▶ Your assignment: All of the listing must be given again exactly, except that the images are dropped.

▶ Records provided:
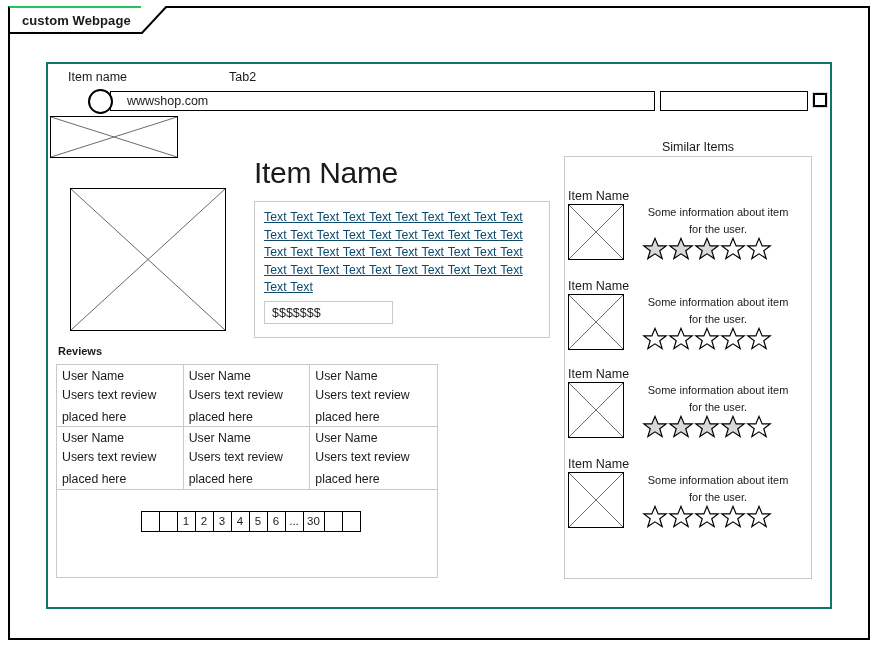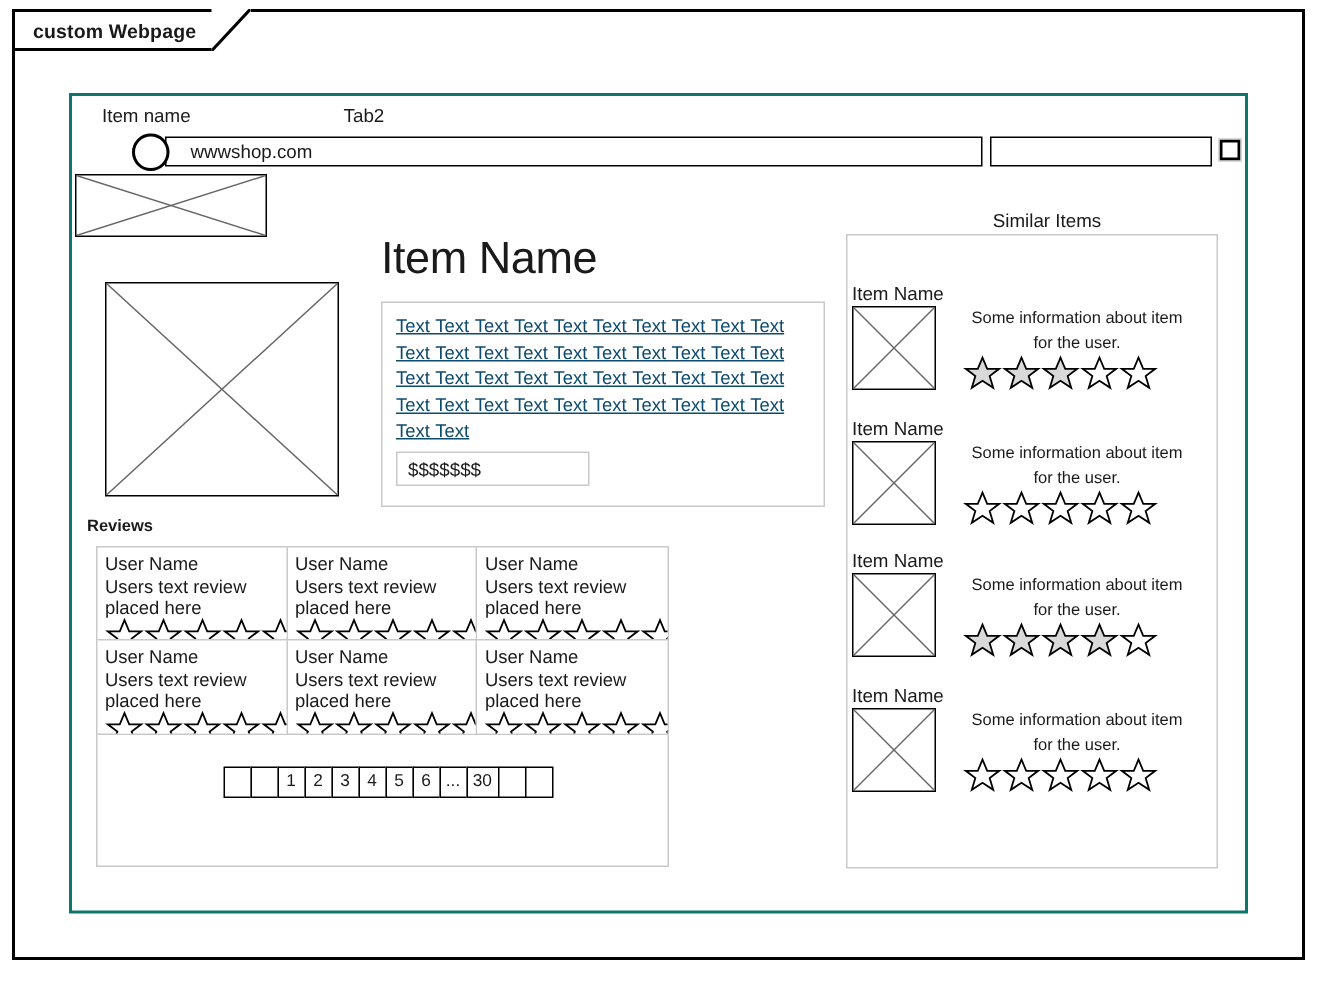"custom Webpage" div.tab-body { border-top: 2px solid #000000 -> 2px solid #22c55e }
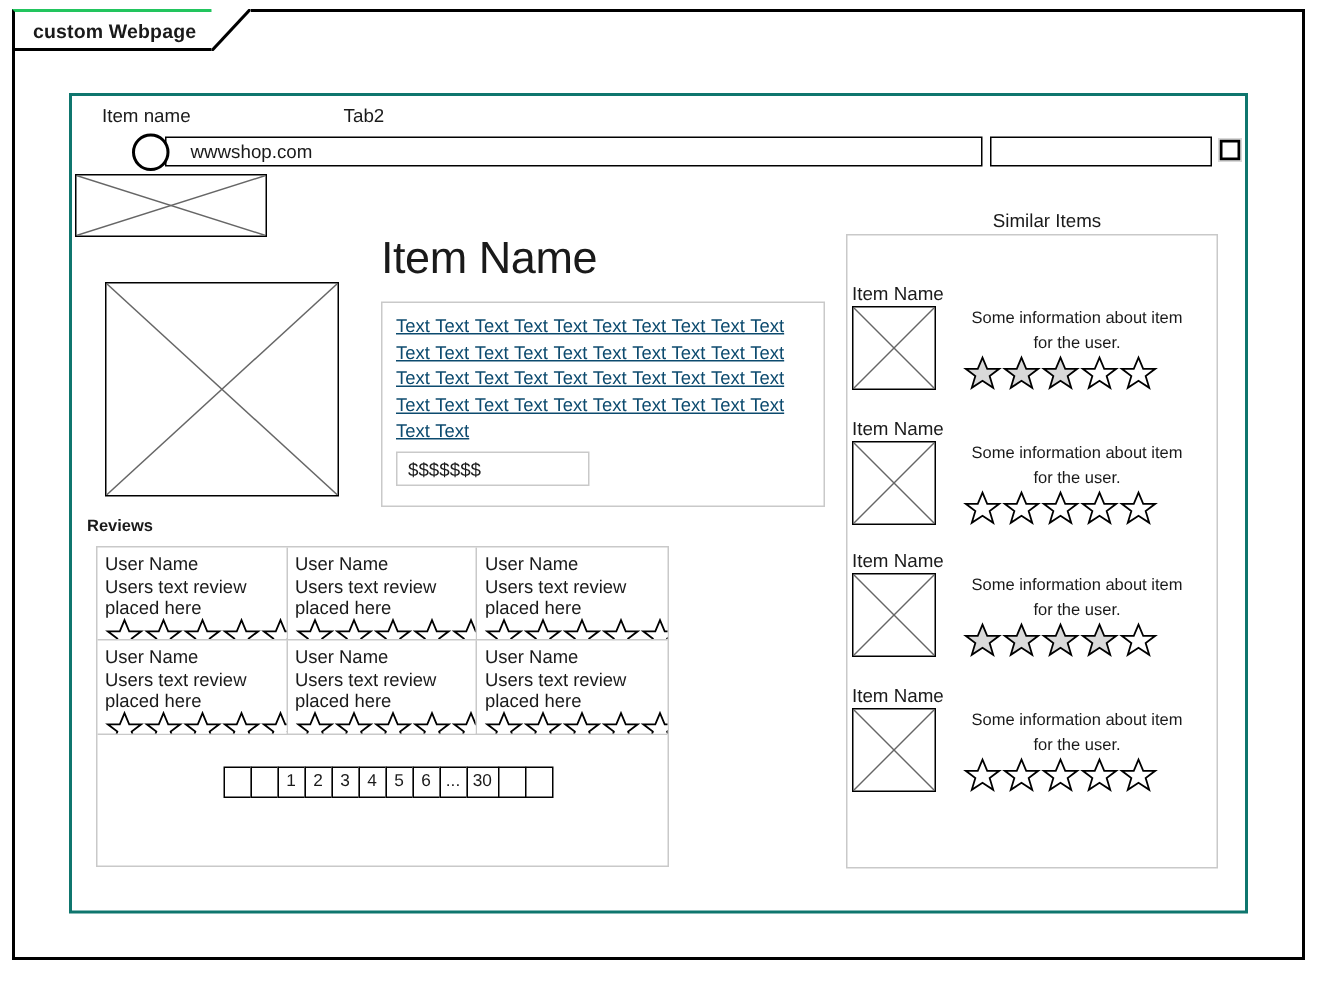"User Name" #reviews-panel { left: 16px -> 8px }
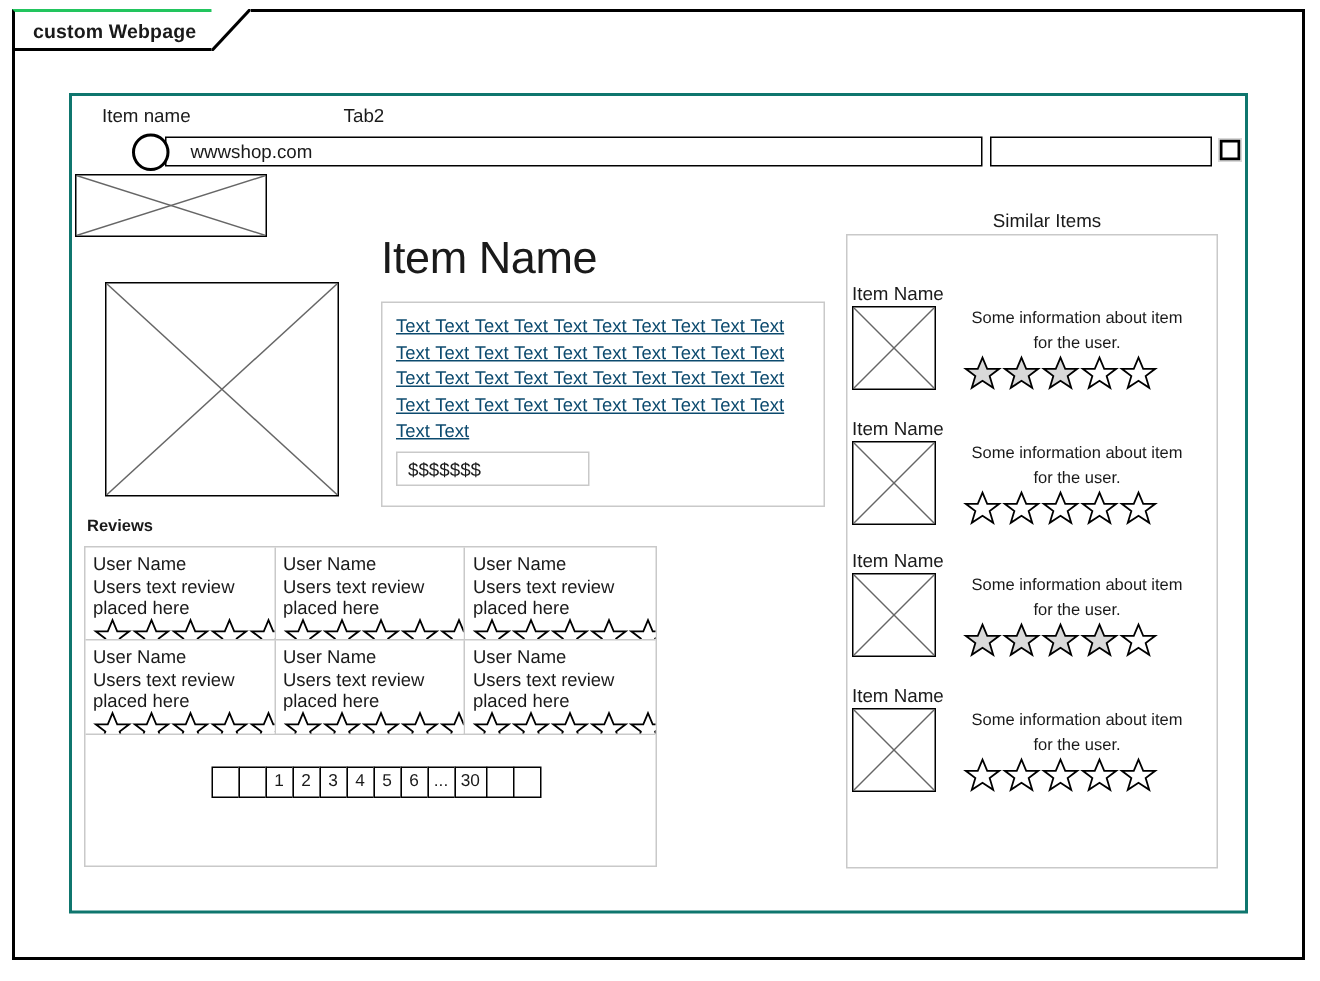"Users text review placed here" .review-text { line-height: 14px -> 22px }
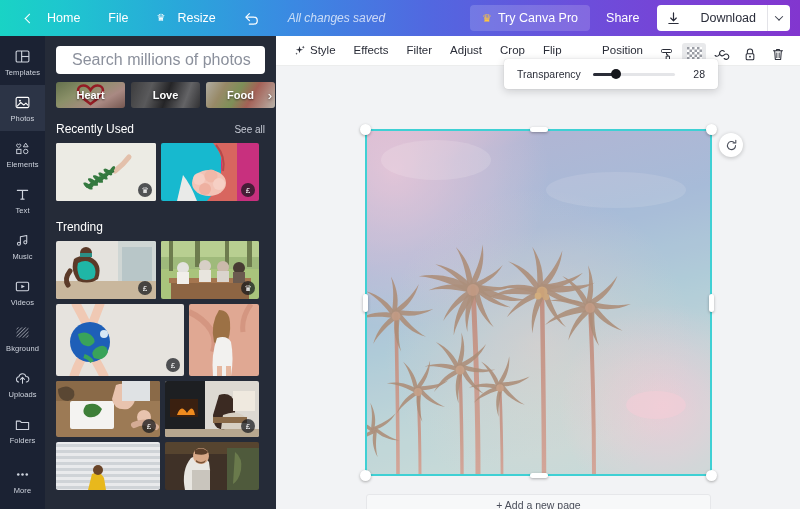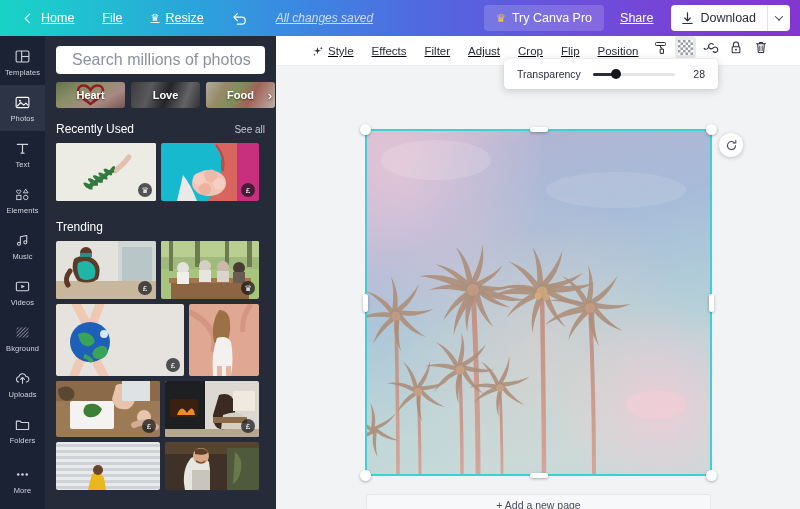"Home" .tb-item { gap: 6px -> 12px; text-decoration: underline -> none }
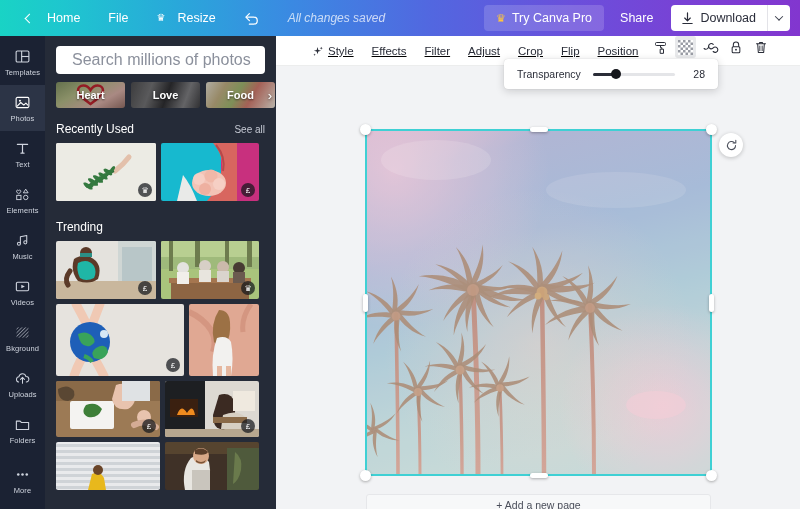"Download" .btn-dl .dl-main { gap: 6px -> 20px }
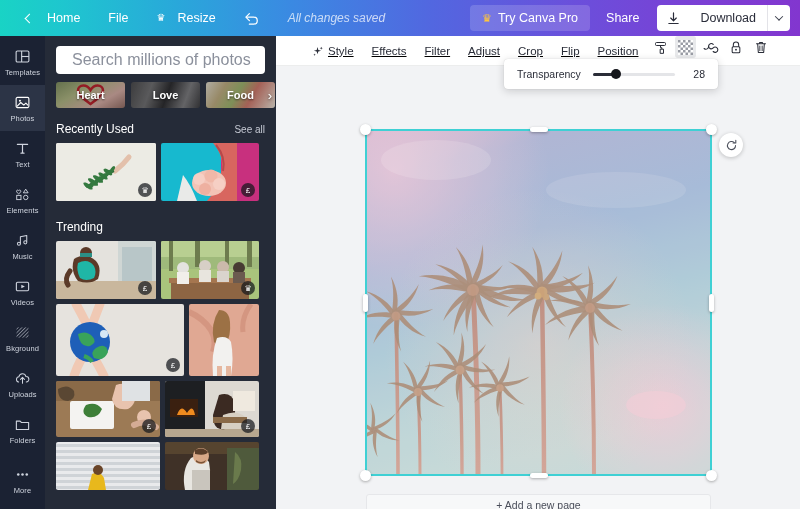"Style" .ctoolbar { align-items: flex-start -> flex-end; padding: 0 26px -> 0 8px; text-decoration: underline -> none }
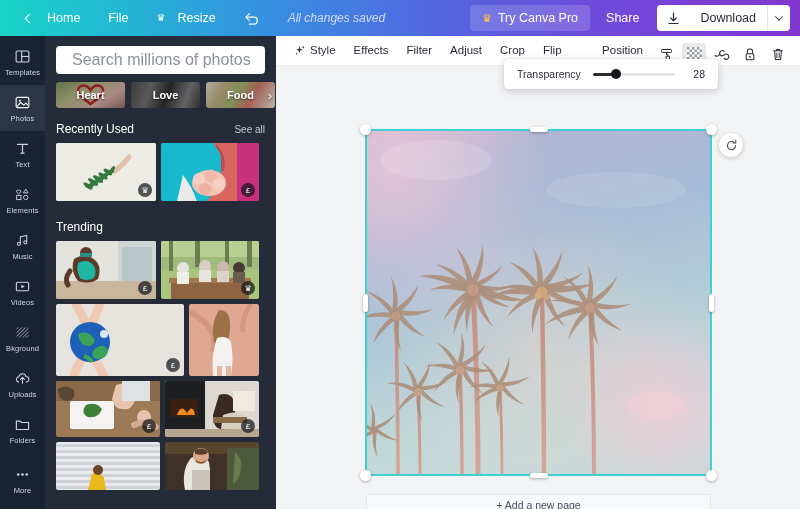"Text" div.rail-item { order: before "Elements" -> after "Elements" }
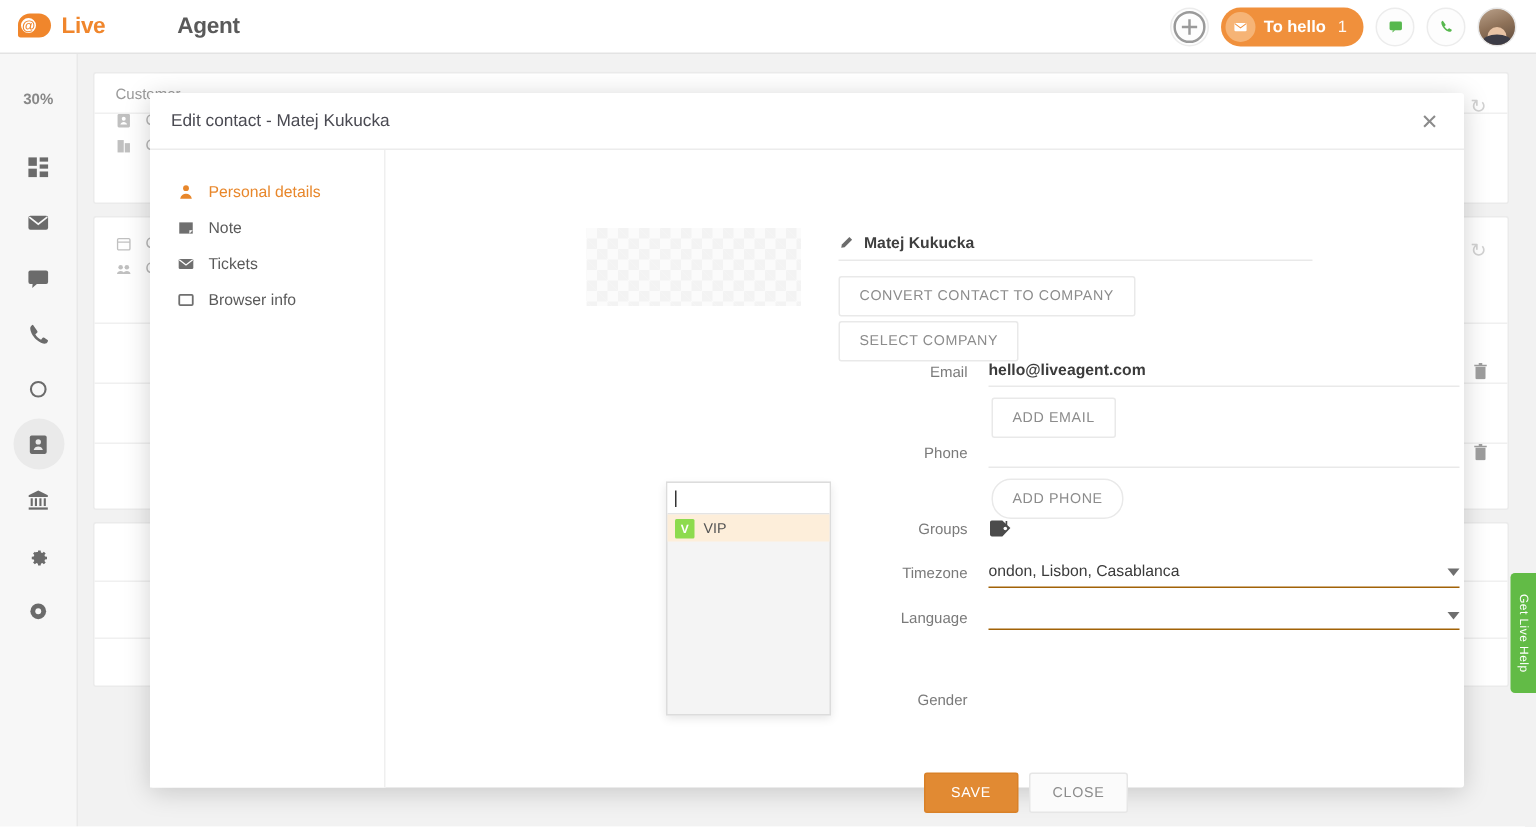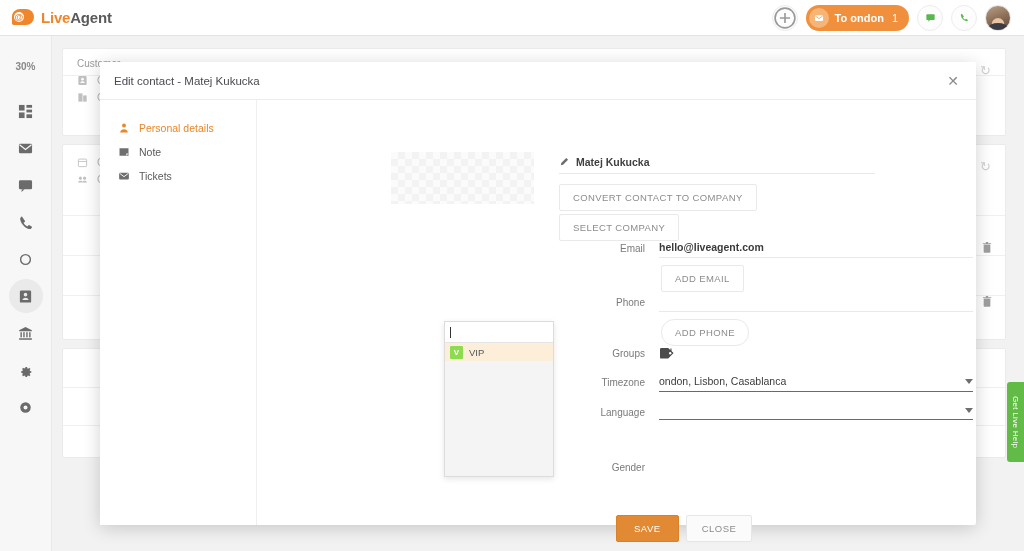"Agent" .logo-text .agent { margin-left: none -> 48px }
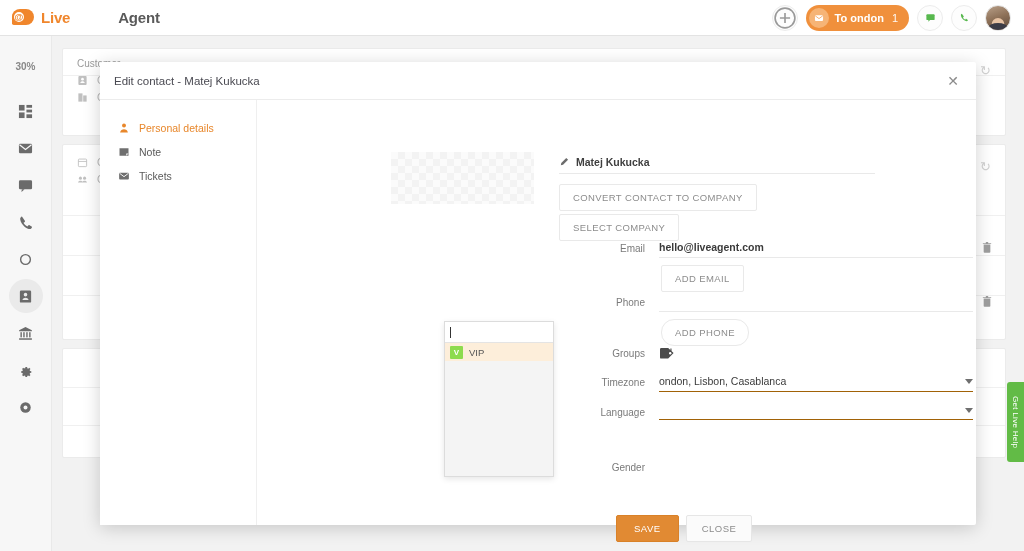"To ondon" span { text: ondon -> hello }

▶ Task solution:
"custom Webpage" div.tab-body { border-top: 2px solid #000000 -> 2px solid #22c55e }
"User Name" #reviews-panel { left: 16px -> 8px }
"Users text review placed here" .review-text { line-height: 14px -> 22px }
"Home" .tb-item { gap: 6px -> 12px; text-decoration: underline -> none }
"Download" .btn-dl .dl-main { gap: 6px -> 20px }
"Style" .ctoolbar { align-items: flex-start -> flex-end; padding: 0 26px -> 0 8px; text-decoration: underline -> none }
"Text" div.rail-item { order: before "Elements" -> after "Elements" }
"Agent" .logo-text .agent { margin-left: none -> 48px }
"To ondon" span { text: ondon -> hello }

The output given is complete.